Efficacy of cryoneurolysis versus intra-articular steroid in sacroiliac joint pain: A retrospective, case-control study

Gautam Das 1, Suspa Das 1, Rajendra Sahoo 1, Sneha Shreyas 1, Basabraj Kanthi 1, Vikas S Sharma 2,
PMCID: PMC10779969  PMID: 38213683

Abstract

Background and Aims:

Intra-articular steroids provide significant pain relief in sacroiliac joint pain (SIJP), but their action is short-lived. Cryoneurolysis is reported to produce prolonged pain relief in various pain conditions. However, its efficacy has not been evaluated in patients with SIJP. Thus, we compared the efficacy of cryoneurolysis with steroid injections in adult patients with SIJP.

Methods:

This retrospective healthcare records review–based study involved 83 patients with SIJP. Patients were divided into two groups: cases (sacroiliac joint [SIJ] cryoneurolysis, n = 39) and controls (SIJ steroid injection, n = 44). An 11-point numeric pain rating scale (NPRS) was used to assess the pain severity at baseline and immediately, 1, 3 and 6 months post-intervention. A reduction of ≥50% in NPRS score immediately following SIJ cryoneurolysis and steroid injection was considered a successful outcome. The difference between the treatment groups was assessed with a Chi-square test, and P < 0.05 was considered statistically significant.

Results:

Both cases and controls showed significantly decreased NPRS scores from baseline to immediately, 1 month, 3 months and 6 months postintervention (P < 0.001). However, compared to controls, cases had significantly lower NPRS scores at all time points (all P < 0.001). Moreover, a significantly greater proportion of cases had ≥50% decrease in NPRS score from baseline, that is, 1 month (97.44% vs. 75%, P = 0.004), 3 months (100% vs. 47.73%, P < 0.001) and 6 months (69.23% vs. 27.27%, P < 0.001).

Conclusion:

Although both cryoneurolysis and intra-articular steroid injections provide significant pain relief immediately, 1, 3 and 6 months postintervention, cryoneurolysis resulted in significantly greater pain relief.

Keywords: Cryoneurolysis, intra-articular injection, low back pain, radiofrequency ablation, sacroiliac joint, steroids

INTRODUCTION

Low back pain (LBP) is a frequently reported musculoskeletal complaint.[1,2,3] A recent study suggested that around 60% of patients with LBP have sacroiliac joint pain (SIJP).[4] Patients with SIJP are initially treated conservatively.
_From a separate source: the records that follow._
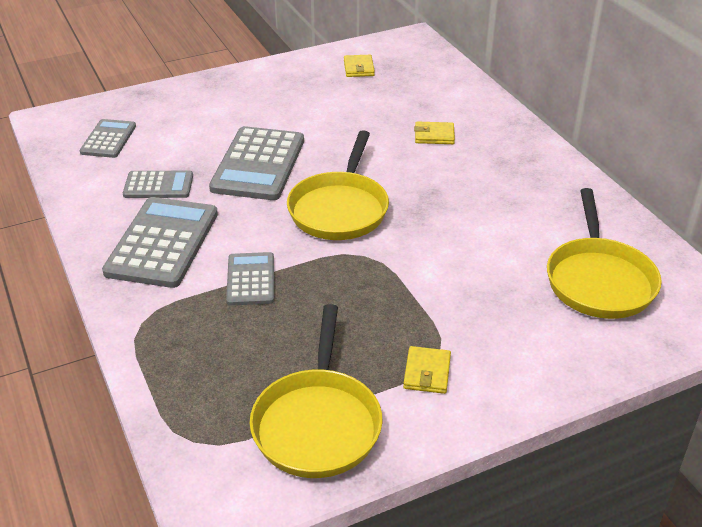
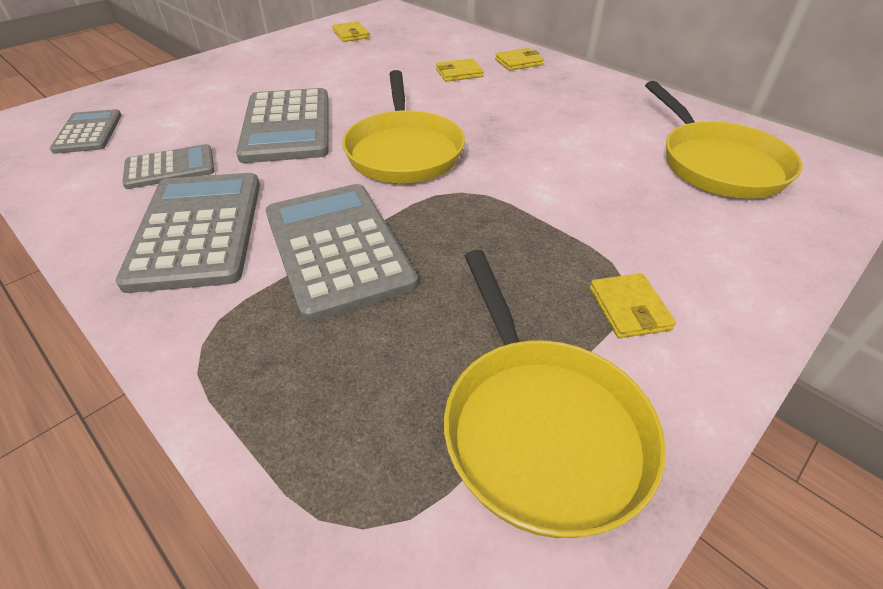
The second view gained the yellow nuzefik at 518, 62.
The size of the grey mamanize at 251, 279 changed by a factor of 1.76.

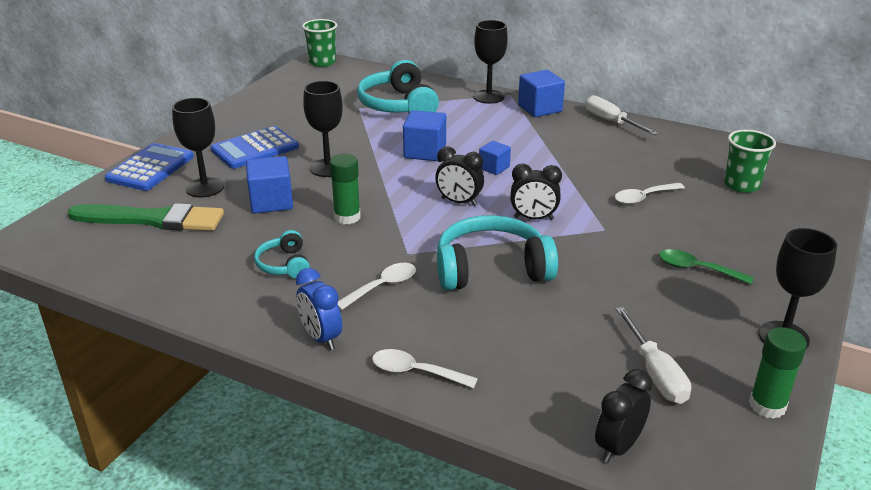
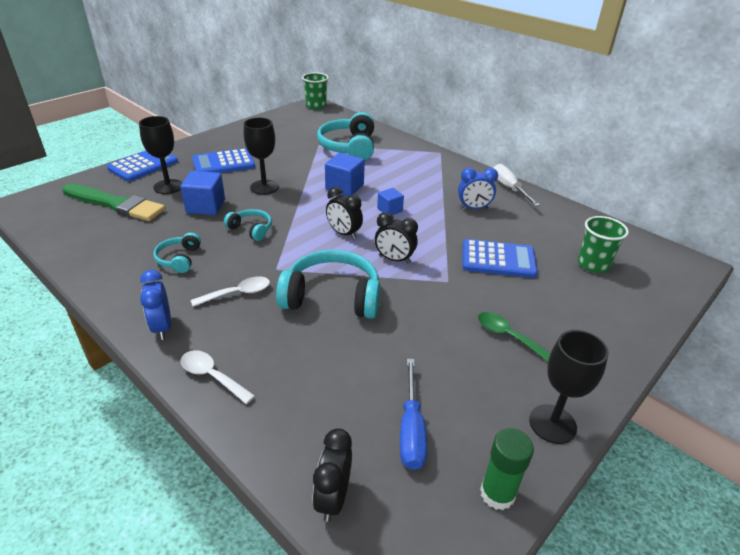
The second view lost the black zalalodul at 488, 97.
The second view lost the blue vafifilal at 540, 108.
The second view gained the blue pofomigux at 473, 208.
Where the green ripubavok stood at 347, 217, the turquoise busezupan came to stand at 251, 229.
Where the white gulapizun stood at 643, 198, the blue mamanize came to stand at 498, 259.
What was the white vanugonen at 655, 372 turned into the blue vanugonen at 411, 429.
The black pofomigux at 618, 447 ended up facing another way, 45 degrees counterclockwise from before.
However, a fraction of patients who do not gain significant relief are usually subjected to sacroiliac joint (SIJ) intra-articular (IA) steroid injections for diagnosis and pain relief.[5] Though both IA and periarticular SIJ steroid injections provide significant immediate and short-term pain relief, they do not differ significantly in terms of the degree of pain relief, and the therapeutic effect is inconsistent and restricted to a limited period.[6,7] Cryoneurolysis, employing low temperatures (from −20°C to −100°C) to a target percutaneous peripheral nerve, has demonstrated encouraging short- and long-term outcomes in several chronic pain conditions.[8] A case series involving five patients treated with ultrasound-guided cryoneurolysis for SIJP reported excellent (>50%) pain relief in all the patients at 3- and 6-month follow-ups.[9] However, no extensive studies have reported its efficacy in SIJP.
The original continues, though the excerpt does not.